Racial-Profiling Reforms for Sheriff Arpaio Upheld

     SAN FRANCISCO (CN) – The 9th Circuit on Wednesday upheld court-ordered reforms for Arizona’s Maricopa County Sheriff’s Office after a class of drivers prevailed in their claim that the sheriff and his deputies racially profile Latinos during immigration patrols and traffic stops.
     Five people and the organization Somos America sued Sheriff Joseph Arpaio and the MCSO in a 2007 class action, after the individual plaintiffs claimed the sheriff’s deputies racially profiled and detained them during crime suppression sweeps.
     A federal judge concluded after a bench trial in 2013 that the defendants “employed an unconstitutional policy of considering race as a factor in determining where to conduct patrol operations, in deciding whom to stop and investigate for civil immigration violations, and in prolonging the detentions of Latinos while their immigration status was confirmed,” according to the circuit’s 24-page opinion.
     The judge barred the MCSO from using race of Latino ancestry as a factor in deciding whether to stop a vehicle and also from detaining Latino occupants of vehicles stopped for traffic violations “for a period longer than reasonably necessary,” among other prohibitions.

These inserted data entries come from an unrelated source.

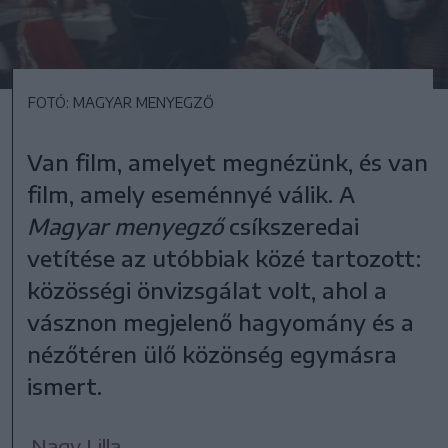
FOTÓ: MAGYAR MENYEGZŐ
Van film, amelyet megnézünk, és van
film, amely eseménnyé válik. A
Magyar menyegző
csíkszeredai
vetítése az utóbbiak közé tartozott:
közösségi önvizsgálat volt, ahol a
vásznon megjelenő hagyomány és a
nézőtéren ülő közönség egymásra
ismert.
Nagy Lilla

     Additionally, the judge also issued a supplemental injunction requiring the sheriff to “increase training, improve traffic-stop documentation, develop an early identification system for racial profiling problems, enhance supervision and evaluation of MCSO deputies, and improve reporting of misconduct complaints.”
     It also ordered the appointment of an independent monitor, a person or team selected to assess and report on the MCSO’s implementation of the injunctive reforms.
     The sheriff’s department appealed these requirements because it believed they were “broader than necessary.”
     Writing for a panel of the 9th Circuit, Judge Clifford Wallace said that although the MCSO argued that the injunction “impermissibly extends” to non-saturation patrol operations, the distinction between the two types of patrols is “artificial and ultimately immaterial.”
     “From plaintiffs’ perspective, it makes no difference which internal label the MCSO assigns to any given traffic patrol operation,” he wrote.
     The department also protested the injunction’s required training on racial profiling and on the Fourth Amendment, but the panel upheld these provisions because MCSO gave “virtually no training” in those areas and because evidence indicates that some deputies and supervisors “lacked basic knowledge of constitutional requirements.”
     And the panel also upheld the court’s provisions requiring data collection and video-recording of traffic stops, which Wallace wrote was necessary to ensure compliance in this case because MCSO has a “record of spoliating evidence.”
     However, the panel partially agreed with the department’s challenge regarding the appointment of a monitor. The monitor should have authority in areas directly related to the constitutional violations at issue but should not have the discretion to consider disciplinary outcomes for any violations of departmental policy as the injunction currently requires, the opinion stated.Neither side could be reached for comment.